Some might ask, what does facial muscle strength have to do with
lifting and firming the face? Ask yourself this; when you increase the strength of your
biceps, what other changes take place? Remember, resistance training
demands a muscle's full potential, an increase in size. Facial muscles' are
no exception. To think otherwise is just plain lazy thinking. Facialbuilding,
bodybuilding, the result is exactly the same.
Bodybuilding by itself does
not always guarantee a great looking body. Weightlifting alone builds muscle, (firming the
body) and is without doubt a tremendous benefit to the skin. However, depending on
the individual, sometimes healthy radiant skin may call for additional measures such as aerobics, diet,
supplements, and maybe even a few changes in life style.
The same principle applies to
Facialbuilding. I'm sorry to say, many facial fitness instructors would lead you to
believe otherwise. When you hear the words "You too, in just six weeks..." Don't
you believe it! Nothing in the realm of fitness is capable of this overnight
nonsense.

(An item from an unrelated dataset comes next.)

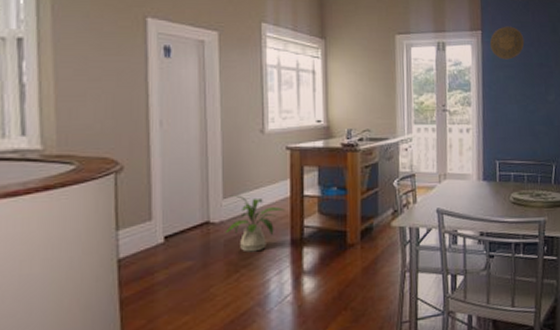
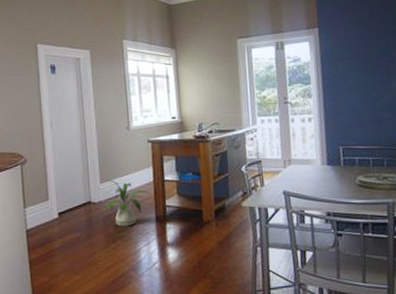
decorative plate: present [489,26,525,60] -> none [327,21,363,53]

Those of you who are willing to give Facialbuilding a try, approach it as you
would any other form of fitness keeping time and effort in mind, you will find
resistance training to be every bit as beneficial for the face as it is for the rest of
the body, no more, no less.
*The word Isometrics is
commonly used to describe the majority of today's facial exercise programs, even though
very little if any isometrics are actually taking place.